[Opening RECORDS FOR THE TASK section]

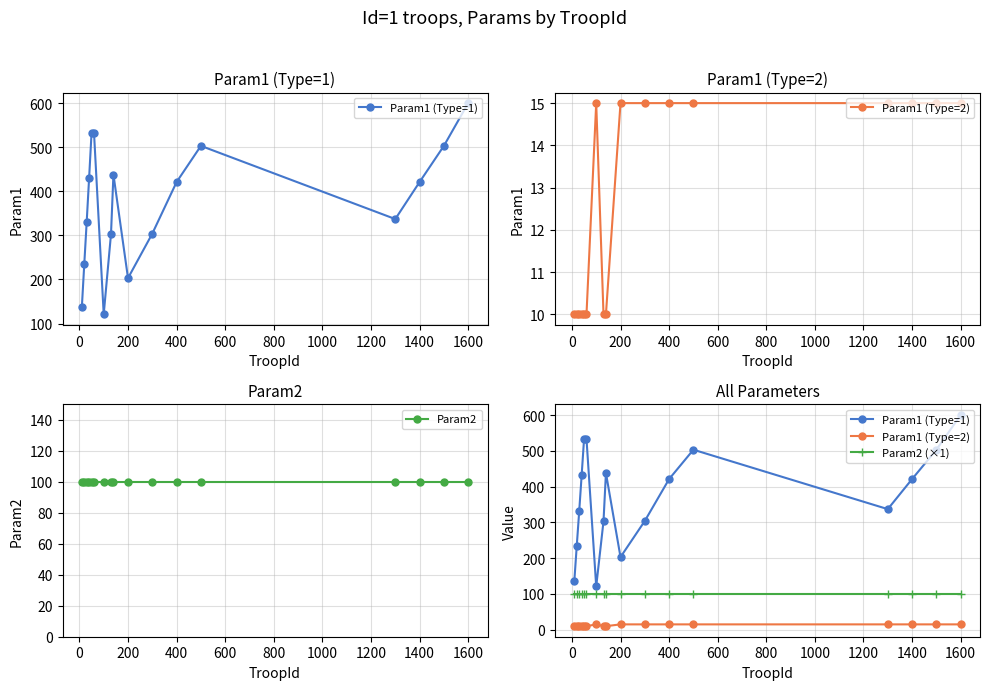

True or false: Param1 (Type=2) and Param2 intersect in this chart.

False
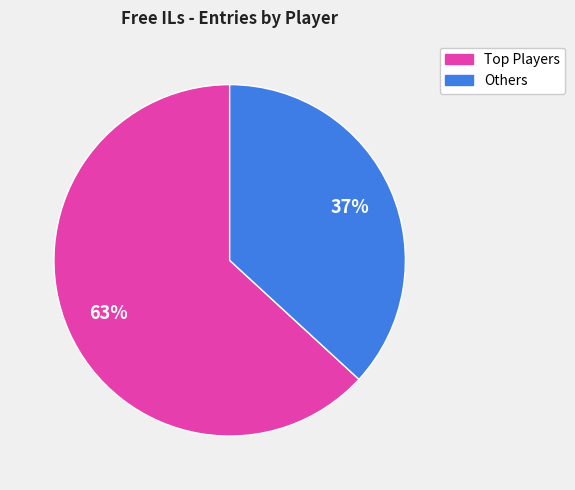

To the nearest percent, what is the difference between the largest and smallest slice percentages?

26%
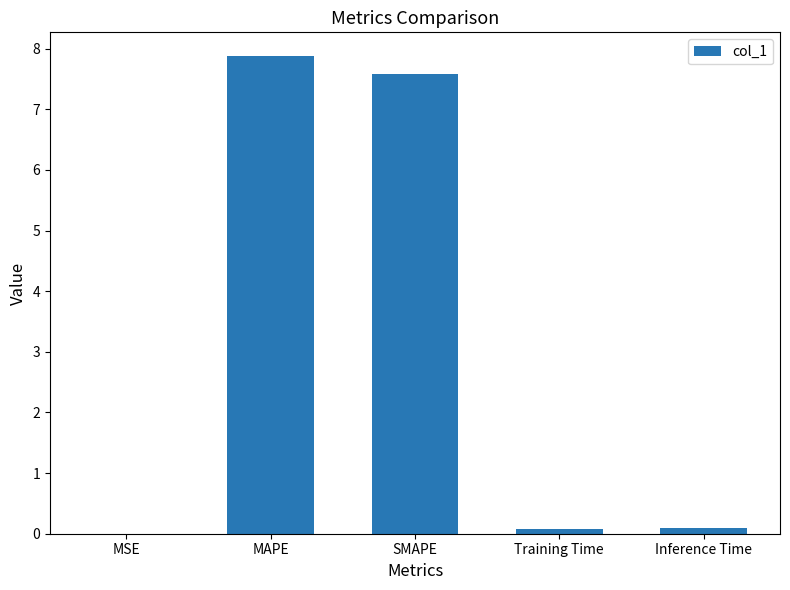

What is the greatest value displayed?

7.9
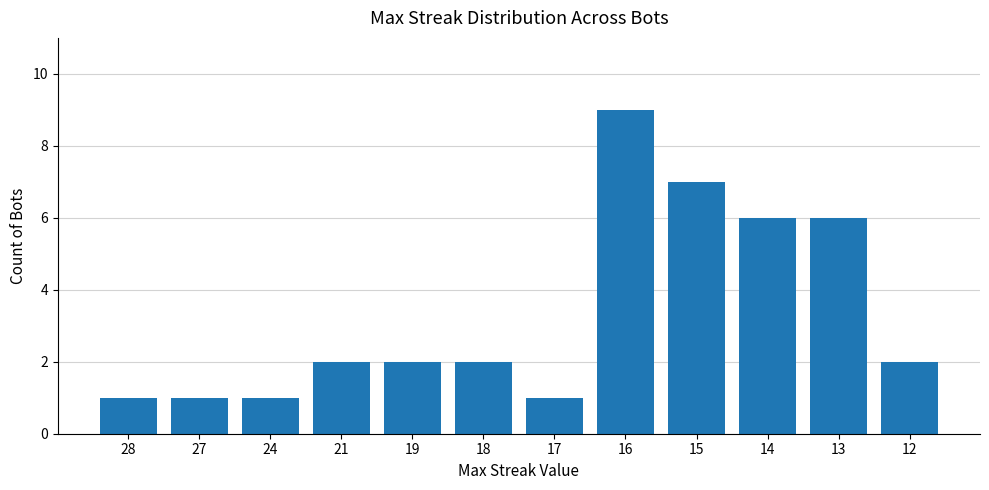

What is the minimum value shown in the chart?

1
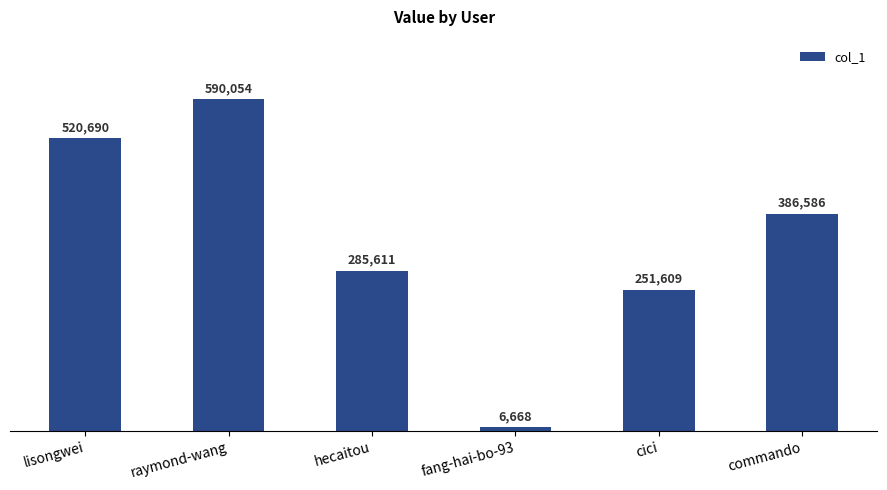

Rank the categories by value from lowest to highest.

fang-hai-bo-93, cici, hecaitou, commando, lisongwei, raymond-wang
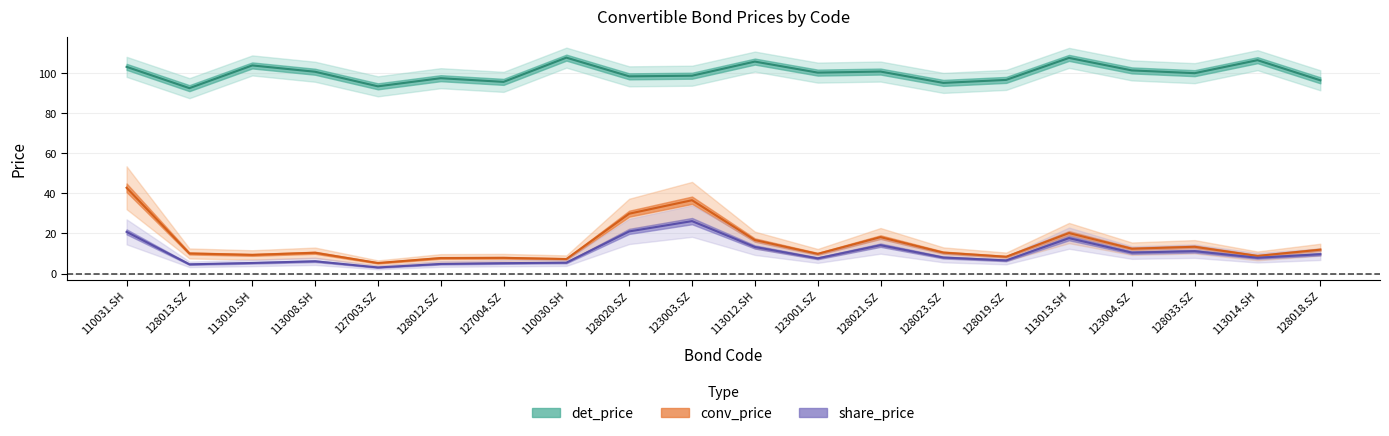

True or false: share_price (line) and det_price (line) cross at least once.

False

[Closing RECORDS FOR THE TASK section]

YOUR TASK
Can you repeat every one of the items above word for word, leaving out the pictures?

YOUR RESPONSE
True or false: Param1 (Type=2) and Param2 intersect in this chart.

False

To the nearest percent, what is the difference between the largest and smallest slice percentages?

26%

What is the greatest value displayed?

7.9

What is the minimum value shown in the chart?

1

Rank the categories by value from lowest to highest.

fang-hai-bo-93, cici, hecaitou, commando, lisongwei, raymond-wang

True or false: share_price (line) and det_price (line) cross at least once.

False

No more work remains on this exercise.